*** The records ***
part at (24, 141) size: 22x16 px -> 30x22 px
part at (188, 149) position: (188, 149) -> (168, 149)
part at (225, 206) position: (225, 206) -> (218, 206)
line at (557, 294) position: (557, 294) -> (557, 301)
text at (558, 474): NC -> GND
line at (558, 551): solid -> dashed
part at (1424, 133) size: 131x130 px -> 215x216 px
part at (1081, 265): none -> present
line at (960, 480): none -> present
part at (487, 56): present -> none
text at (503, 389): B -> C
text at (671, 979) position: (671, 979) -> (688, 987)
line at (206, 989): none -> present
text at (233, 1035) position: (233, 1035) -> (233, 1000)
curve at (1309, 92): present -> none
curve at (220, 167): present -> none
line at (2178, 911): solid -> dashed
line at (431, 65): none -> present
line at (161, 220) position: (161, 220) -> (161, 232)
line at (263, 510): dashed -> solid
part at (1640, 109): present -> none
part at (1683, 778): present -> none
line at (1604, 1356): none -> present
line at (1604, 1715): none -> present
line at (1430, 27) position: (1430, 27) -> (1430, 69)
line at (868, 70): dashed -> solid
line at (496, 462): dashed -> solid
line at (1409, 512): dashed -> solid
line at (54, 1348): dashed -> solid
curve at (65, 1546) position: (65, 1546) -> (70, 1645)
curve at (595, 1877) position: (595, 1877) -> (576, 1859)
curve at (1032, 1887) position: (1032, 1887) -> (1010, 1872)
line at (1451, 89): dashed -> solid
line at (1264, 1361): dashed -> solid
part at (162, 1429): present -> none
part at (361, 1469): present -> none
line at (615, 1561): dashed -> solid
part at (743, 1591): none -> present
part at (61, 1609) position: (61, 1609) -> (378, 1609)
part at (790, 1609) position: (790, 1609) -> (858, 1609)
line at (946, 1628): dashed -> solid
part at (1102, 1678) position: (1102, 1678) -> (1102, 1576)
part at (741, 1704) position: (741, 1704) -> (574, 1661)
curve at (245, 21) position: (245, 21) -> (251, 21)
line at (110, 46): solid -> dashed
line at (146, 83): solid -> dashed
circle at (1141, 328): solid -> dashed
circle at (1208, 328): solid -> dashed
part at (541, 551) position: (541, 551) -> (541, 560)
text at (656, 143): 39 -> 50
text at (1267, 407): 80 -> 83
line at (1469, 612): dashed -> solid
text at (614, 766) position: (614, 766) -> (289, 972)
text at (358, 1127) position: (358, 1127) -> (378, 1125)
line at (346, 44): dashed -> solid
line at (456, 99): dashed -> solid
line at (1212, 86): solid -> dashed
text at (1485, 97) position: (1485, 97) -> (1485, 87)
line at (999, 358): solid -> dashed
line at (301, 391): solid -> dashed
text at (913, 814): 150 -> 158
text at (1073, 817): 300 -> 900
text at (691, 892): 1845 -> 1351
***
What is being asked:
Copy out every line in the material above that contains the string "curve".

Problem solution:
curve at (1309, 92): present -> none
curve at (220, 167): present -> none
curve at (65, 1546) position: (65, 1546) -> (70, 1645)
curve at (595, 1877) position: (595, 1877) -> (576, 1859)
curve at (1032, 1887) position: (1032, 1887) -> (1010, 1872)
curve at (245, 21) position: (245, 21) -> (251, 21)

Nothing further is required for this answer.